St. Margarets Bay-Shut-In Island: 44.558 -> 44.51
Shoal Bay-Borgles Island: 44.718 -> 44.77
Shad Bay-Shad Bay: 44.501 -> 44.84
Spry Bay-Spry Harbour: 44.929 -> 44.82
...
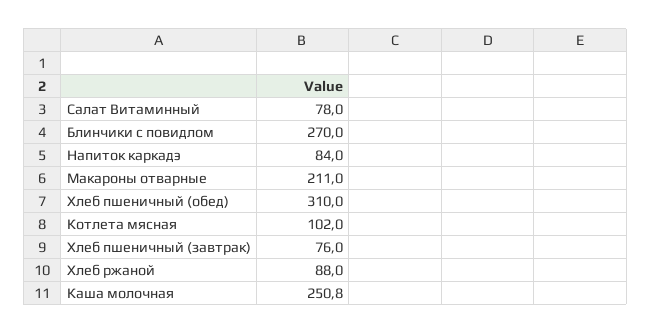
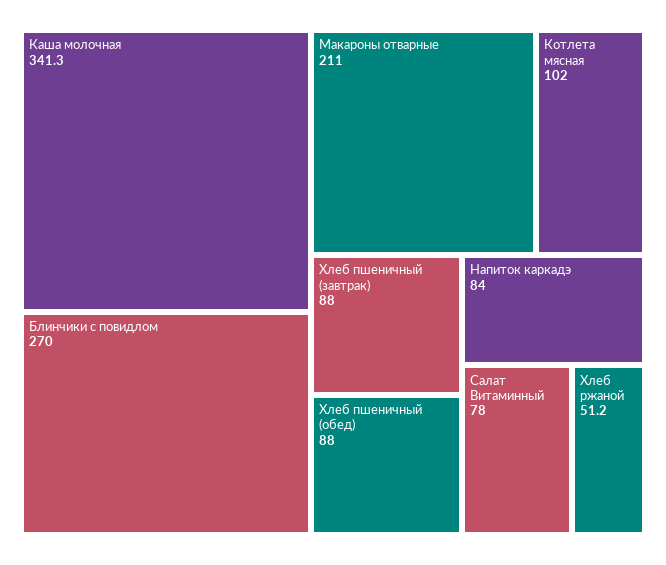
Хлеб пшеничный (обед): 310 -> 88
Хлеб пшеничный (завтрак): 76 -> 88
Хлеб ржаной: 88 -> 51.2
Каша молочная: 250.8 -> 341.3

- _TASK OBJECTIVE_
Search the records above for the string "пшеничный". Copy every line that contains it.

- _TASK ANSWER_
Хлеб пшеничный (обед): 310 -> 88
Хлеб пшеничный (завтрак): 76 -> 88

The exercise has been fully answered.